А в Итоне он, надо сказать, угодил просто в рассадник, питомник, главную «колыбель» британского снобизма. Здесь «простолюдинов» не водилось вовек, хотя и особых барьеров для них вроде бы не было. «Безродных» тихо и незаметно, но категорично отделяли от «сословных». И знаете чем? Знанием латыни и древнегреческого. В частных дорогих приготовительных школах от выпускников требовалось не просто читать, но – говорить на них, и это «изысканное знание» ценой слез, протертых штанов и порок просто вбивалось в учеников. Без него немыслимо было поступать в Кембридж–Оксфорд–Эдинбург, чьи университетские дипломы почти автоматически делали в дальнейшем их обладателей (независимо от специализации) «своими» в высших слоях общества и заведомо обеспечивали карьерный рост. И ведь не придерешься к «традиции»: никакой дискриминации, мы лишь требуем от каждого фундаментальных знаний, в том числе классических языков. Ничего личного! Этот «трюк» Эрик, поначалу несомненно гордясь вступлением в круг итонцев, раскусит позже, когда в одном из очерков напишет: «В Англии… вся власть… принадлежит одному-единственному классу… Нами управляют воспитанники дюжины частных школ и всего двух университетов…»

Всё это будет еще. Пока же ему, «закаливая» душу, предстояло выдержать два экзамена, которые не значились в расписаниях. Экзамены-экзекуции!

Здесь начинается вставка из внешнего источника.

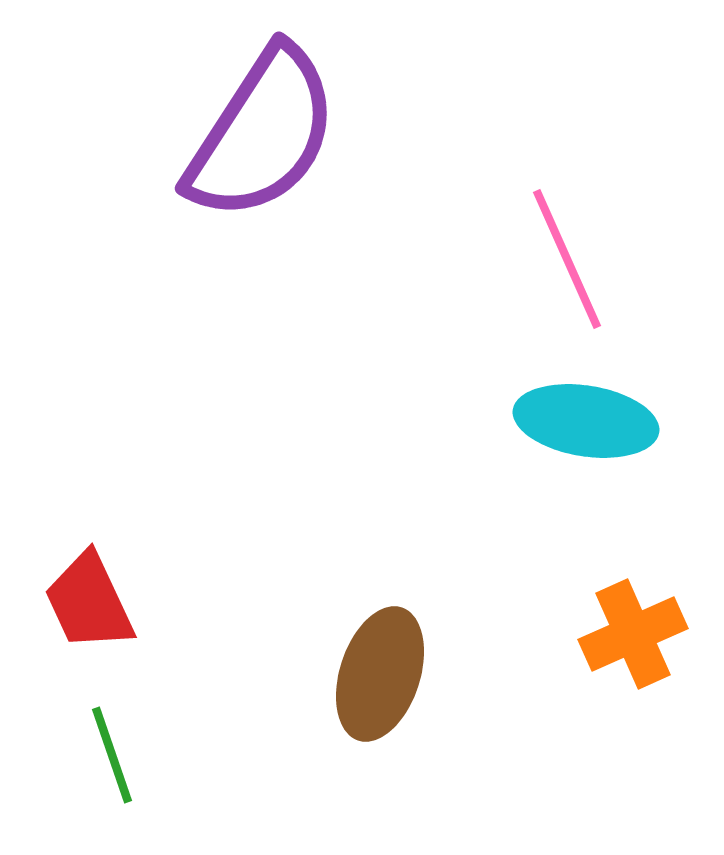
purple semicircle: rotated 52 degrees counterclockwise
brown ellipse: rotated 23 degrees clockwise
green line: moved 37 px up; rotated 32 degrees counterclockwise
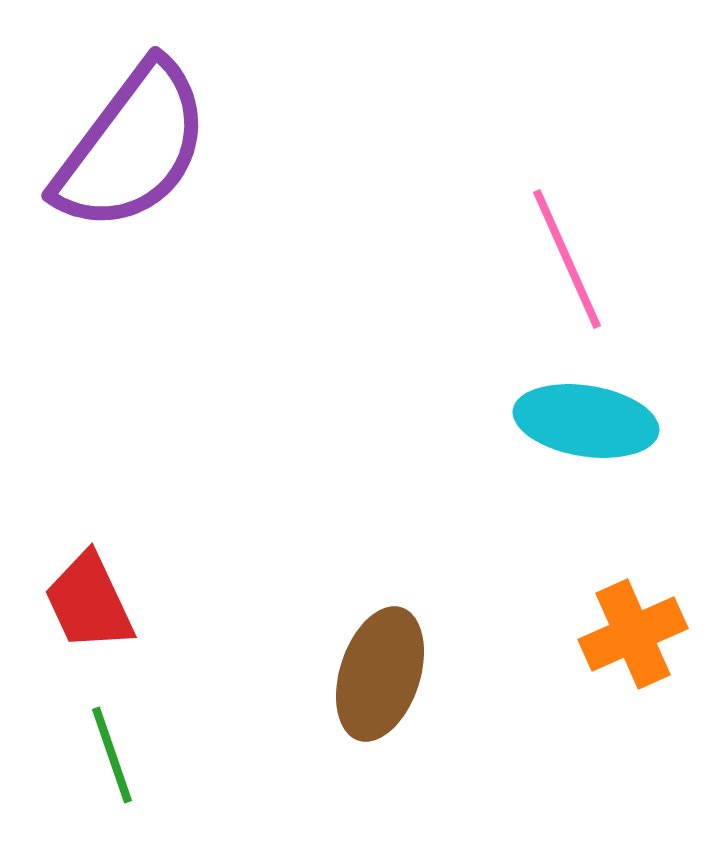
purple semicircle: moved 130 px left, 13 px down; rotated 4 degrees clockwise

Первый так и назывался – «вступительный экзамен». Для этого новичок должен был взобраться на стол в общем зале и показать, на что способен: прочесть стихи, продемонстрировать фокус, акробатический трюк. Если не глянешься, в тебя полетят учебники, огрызки яблок, пеналы – всё, что попадется под руку. Эрик, хоть и не обладал хорошим слухом, «решился исполнить модную в то время американскую студенческую песенку “Спускаясь с Бангора”». Воображаю, как он «вытягивал» на столе:

На Восточном экспрессе,

Бангор покидая,

Отохотившись в Мэне,

В дебрях милого края,

С бородой и усами —

Не узнаешь в момент —

Едет поздоровевший

После лета студент[9].

Позже шутил, что именно по этой песенке и представлял себе в те годы «всю Америку». Гогочущему жюри, кстати, «хит» понравился: не огрызки – сплошной и даже бурный аплодисмент.

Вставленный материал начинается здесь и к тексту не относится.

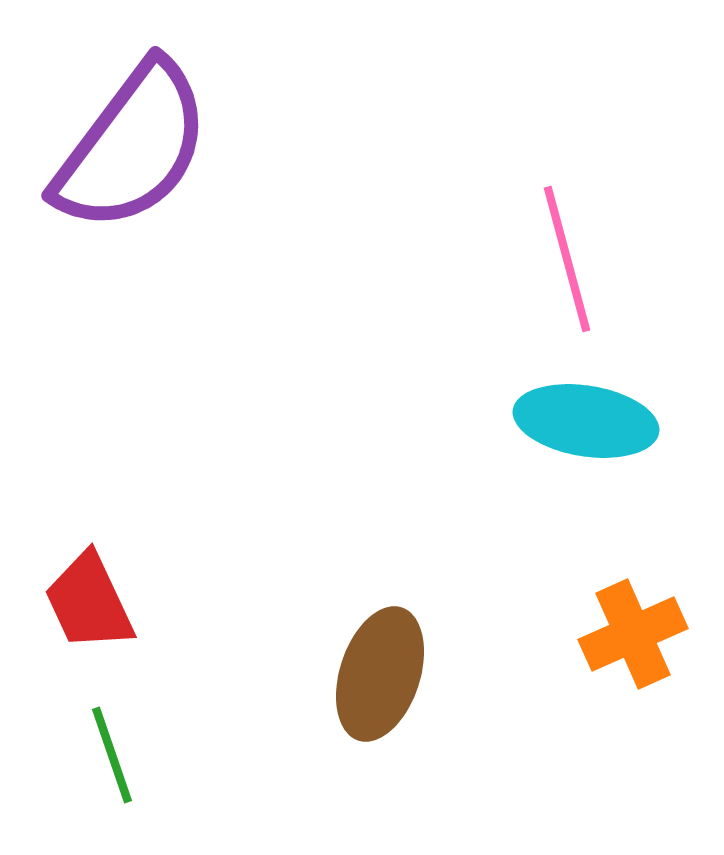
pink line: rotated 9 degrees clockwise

Хуже было со вторым «экзаменом». Эрику, конечно, рассказывали о нем, и, когда перед отбоем в коридоре раздался зычный призыв: «Блэр, твоя очередь!», – он отправился на зов, как на заклание. На этот раз надо было смиренно войти к собравшимся выпускникам, прилюдно спустить штаны и лечь на лавку. Дальше следовала рутинная порка – «прописка» в Итоне. Пороли и за нарушение дисциплины, и воспринимать это надо было тоже как ритуал. Причем жертва не только не смела сопротивляться, но – и возражать. И, конечно, униженно натягивая брюки под крики: «Спокойной ночи, друг!», Эрик слабо утешался мыслью, что и он, став выпускником, будет почем зря драть младших.

Любая человеческая жизнь интересна. Тем более интересна, даже в мелочах, жизнь Оруэлла. Его поселили в старом, казарменного типа здании Палаты (Chamber – это слово переводят еще как «Камера»). Тогда, как и ныне, Палата представляла собой длинные ряды «кабинок» вдоль общего прохода. Отдельная конура для каждого, но лишь в рост человека: стены не доходили до потолка. Так же устроен, кстати, и Пушкинский лицей в Царском Селе, который, возможно, и создавался на манер передовых школ Запада. Впрочем, Эрик легко ужился в своем «гнездышке», ведь даже в такой клетушке никто не мог подглядывать через плечо, что он там пишет себе в своих тетрадочках. Каждому полагалась деревянная кровать, которая днем поднималась и прикреплялась к стене, крохотный столик, стул и полка для книг. Первый урок начинался в 7:30, потом – завтрак, потом – еще три урока. Дальше шло время общения со своими тьюторами (наставниками из преподавателей) – типа бесед, или «делания уроков».